Help us bring conflict resolution education to our classrooms, not guns!
Basma Ismail, mother of two, writes for PeaceVoice and studies Conflict Resolution at Portland State University.
Columbus Native Participates in World’s Largest International Maritime Warfare Exercise
By Mass Communication Specialist 2nd Class Jackson Brown, Navy Office of Community Outreach
PEARL HARBOR – A 2017 Independence High School graduate and Columbus, Ohio, native is serving in the U.S. Navy as part of the world’s largest international maritime warfare exercise, Rim of the Pacific (RIMPAC).
Fireman Recruit Jeremy Brace is a machinery repairman aboard USS Carl Vinson, currently operating out of San Diego.
A Navy machinery repairman is responsible for repairing and creating various parts and tools that are used on the ship.
Brace applies the lessons learned from Columbus to working in the Navy.
“Growing up, I learned how to focus on work and to handle my business, which has helped me in the Navy,” said Brace.
As the world’s largest international maritime exercise, RIMPAC provides a unique training opportunity that helps participants foster and sustain cooperative relationships that are critical to ensuring safety at sea and security on the world’s oceans. RIMPAC 2018 is the 26th exercise in the series that began in 1971.
The theme of RIMPAC 2018 is Capable, Adaptive, Partners. The participating nations and forces exercise a wide range of capabilities and demonstrate the inherent flexibility of maritime forces. These capabilities range from disaster relief and maritime security operations to sea control and complex warfighting. The relevant, realistic training program includes, gunnery, missile, anti-submarine and air defense exercises, as well as amphibious, counter-piracy, mine clearance operations, explosive ordnance disposal and diving and salvage operations.
“I’m looking forward to meeting people from all the different countries during this exercise,” said Brace.
This is the first time Israel, Sri Lanka and Vietnam are participating in RIMPAC. Additional firsts include New Zealand serving as sea combat commander and Chile serving as combined force maritime component commander.

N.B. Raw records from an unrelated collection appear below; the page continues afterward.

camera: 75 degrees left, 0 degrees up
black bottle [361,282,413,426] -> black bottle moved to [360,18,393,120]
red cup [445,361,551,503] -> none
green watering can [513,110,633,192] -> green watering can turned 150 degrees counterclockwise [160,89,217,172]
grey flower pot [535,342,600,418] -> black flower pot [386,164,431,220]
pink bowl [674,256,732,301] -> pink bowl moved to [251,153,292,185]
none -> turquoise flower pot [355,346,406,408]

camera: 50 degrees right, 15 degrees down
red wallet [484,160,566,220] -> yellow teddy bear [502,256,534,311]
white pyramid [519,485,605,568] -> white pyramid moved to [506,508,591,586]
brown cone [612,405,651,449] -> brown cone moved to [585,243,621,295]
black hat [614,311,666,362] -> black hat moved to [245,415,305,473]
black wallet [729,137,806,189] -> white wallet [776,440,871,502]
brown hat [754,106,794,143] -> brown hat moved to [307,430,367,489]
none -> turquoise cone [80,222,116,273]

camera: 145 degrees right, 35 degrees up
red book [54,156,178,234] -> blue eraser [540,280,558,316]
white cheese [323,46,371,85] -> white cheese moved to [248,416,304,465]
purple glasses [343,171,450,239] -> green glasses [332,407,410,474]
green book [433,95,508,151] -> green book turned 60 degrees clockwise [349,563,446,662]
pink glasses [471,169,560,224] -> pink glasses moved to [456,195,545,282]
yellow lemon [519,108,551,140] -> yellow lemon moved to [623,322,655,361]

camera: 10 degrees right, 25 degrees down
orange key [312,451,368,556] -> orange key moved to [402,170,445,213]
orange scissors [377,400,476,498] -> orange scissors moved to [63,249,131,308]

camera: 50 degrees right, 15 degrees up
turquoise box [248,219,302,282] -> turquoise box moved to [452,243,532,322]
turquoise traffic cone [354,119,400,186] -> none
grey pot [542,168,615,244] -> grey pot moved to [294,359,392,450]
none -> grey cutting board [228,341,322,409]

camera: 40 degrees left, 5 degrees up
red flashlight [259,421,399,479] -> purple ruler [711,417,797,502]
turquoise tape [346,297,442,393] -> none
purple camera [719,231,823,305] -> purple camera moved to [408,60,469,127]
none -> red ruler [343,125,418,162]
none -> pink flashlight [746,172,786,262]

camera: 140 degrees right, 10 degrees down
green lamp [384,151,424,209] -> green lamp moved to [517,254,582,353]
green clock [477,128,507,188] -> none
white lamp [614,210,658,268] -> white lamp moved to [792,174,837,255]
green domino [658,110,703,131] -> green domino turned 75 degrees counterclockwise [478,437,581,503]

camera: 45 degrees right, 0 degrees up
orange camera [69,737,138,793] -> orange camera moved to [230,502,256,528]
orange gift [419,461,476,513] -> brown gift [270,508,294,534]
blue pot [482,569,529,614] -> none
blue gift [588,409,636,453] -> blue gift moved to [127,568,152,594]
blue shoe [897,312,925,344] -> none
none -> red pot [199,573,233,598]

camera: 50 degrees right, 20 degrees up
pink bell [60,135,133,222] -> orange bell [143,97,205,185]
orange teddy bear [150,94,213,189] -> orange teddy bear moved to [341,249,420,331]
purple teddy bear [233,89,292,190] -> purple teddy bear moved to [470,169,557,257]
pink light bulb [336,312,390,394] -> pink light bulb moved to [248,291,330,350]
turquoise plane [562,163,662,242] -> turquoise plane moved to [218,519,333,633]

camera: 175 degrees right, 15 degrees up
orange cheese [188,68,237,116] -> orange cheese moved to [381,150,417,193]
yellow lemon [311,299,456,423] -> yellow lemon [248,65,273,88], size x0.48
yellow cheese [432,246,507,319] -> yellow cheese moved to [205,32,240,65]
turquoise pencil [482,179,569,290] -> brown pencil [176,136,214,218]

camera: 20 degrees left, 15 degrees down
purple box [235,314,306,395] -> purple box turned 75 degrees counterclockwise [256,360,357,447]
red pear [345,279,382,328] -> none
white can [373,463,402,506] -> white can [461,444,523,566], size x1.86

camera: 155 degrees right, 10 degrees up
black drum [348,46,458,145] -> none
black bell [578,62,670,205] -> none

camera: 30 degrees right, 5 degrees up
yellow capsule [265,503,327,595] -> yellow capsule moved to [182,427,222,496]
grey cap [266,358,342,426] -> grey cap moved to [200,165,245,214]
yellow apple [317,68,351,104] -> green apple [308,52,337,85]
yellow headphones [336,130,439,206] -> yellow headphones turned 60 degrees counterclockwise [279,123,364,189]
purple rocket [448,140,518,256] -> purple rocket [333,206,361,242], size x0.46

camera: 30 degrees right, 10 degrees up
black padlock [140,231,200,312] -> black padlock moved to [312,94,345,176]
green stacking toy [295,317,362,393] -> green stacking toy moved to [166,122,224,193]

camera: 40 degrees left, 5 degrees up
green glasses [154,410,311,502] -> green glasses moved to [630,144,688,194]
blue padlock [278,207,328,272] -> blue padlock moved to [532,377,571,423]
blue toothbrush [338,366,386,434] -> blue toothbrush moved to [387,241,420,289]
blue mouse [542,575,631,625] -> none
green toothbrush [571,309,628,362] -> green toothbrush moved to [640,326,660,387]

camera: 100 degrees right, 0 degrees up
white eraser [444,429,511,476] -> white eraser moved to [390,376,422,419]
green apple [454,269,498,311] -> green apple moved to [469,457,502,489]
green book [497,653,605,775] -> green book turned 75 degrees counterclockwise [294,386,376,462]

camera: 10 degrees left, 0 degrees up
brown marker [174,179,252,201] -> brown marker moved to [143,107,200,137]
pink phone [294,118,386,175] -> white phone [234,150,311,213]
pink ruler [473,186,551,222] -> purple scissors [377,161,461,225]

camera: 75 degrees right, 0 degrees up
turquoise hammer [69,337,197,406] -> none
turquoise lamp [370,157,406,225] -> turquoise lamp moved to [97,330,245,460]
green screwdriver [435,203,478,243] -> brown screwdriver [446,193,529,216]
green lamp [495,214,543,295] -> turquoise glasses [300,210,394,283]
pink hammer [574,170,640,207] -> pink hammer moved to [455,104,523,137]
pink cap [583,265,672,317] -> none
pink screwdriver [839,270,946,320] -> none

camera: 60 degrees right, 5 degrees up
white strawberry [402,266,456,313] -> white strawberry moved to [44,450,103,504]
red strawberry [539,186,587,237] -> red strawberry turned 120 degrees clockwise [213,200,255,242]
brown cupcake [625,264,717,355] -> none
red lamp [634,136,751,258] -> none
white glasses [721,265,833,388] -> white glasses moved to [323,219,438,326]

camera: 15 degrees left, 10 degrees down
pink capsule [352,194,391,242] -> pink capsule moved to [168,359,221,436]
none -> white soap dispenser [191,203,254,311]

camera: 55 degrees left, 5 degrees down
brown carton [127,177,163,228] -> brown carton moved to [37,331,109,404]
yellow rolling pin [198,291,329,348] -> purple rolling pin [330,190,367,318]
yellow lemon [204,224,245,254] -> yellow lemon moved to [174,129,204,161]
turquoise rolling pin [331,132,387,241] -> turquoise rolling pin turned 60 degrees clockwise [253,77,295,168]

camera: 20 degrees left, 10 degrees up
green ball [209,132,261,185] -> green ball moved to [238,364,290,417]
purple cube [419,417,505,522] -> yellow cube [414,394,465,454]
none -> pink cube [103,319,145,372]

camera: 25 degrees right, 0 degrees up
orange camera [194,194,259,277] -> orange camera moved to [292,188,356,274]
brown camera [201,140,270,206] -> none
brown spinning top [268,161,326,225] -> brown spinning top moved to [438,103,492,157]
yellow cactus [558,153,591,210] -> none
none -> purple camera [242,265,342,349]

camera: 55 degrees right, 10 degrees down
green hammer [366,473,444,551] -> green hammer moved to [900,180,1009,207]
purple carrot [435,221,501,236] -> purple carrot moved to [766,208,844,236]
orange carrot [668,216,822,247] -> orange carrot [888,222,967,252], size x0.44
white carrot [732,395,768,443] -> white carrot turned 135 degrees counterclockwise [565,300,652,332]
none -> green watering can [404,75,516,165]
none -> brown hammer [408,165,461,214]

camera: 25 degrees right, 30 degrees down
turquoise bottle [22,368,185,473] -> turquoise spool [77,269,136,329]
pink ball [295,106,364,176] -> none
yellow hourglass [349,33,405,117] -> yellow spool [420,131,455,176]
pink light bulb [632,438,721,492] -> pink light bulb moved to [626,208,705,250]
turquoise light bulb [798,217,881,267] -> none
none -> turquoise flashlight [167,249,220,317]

This is the first time a non-founding RIMPAC nation (Chile) will hold a component commander leadership position.
“I’m proud of graduating machinery repairman ‘A’ School, it was a tough school with a high attrition rate,” said Brace.
Twenty-six nations, 46 surface ships, five submarines, and more than 200 aircraft and 25,000 personnel will participate in the biennial Rim of the Pacific Exercise. This year’s exercise includes forces from Australia, Brunei, Canada, Chile, Colombia, France, Germany, India, Indonesia, Israel, Japan, Malaysia, Mexico, Netherlands, New Zealand, Peru, the Republic of Korea, the Republic of the Philippines, Singapore, Sri Lanka, Thailand, Tonga, the United Kingdom, the United States and Vietnam.
As a member of the U.S. Navy, Brace and other sailors know they are part of a legacy that will last beyond their lifetimes providing the Navy the nation needs.
“The Navy has shown me that I like making things,” said Brace. “It’s satisfying to know I can make something for the ship that’s going to last for a while. Serving in the Navy gives me pride and confidence in myself. I’m proud to tell people that I serve in the Navy.”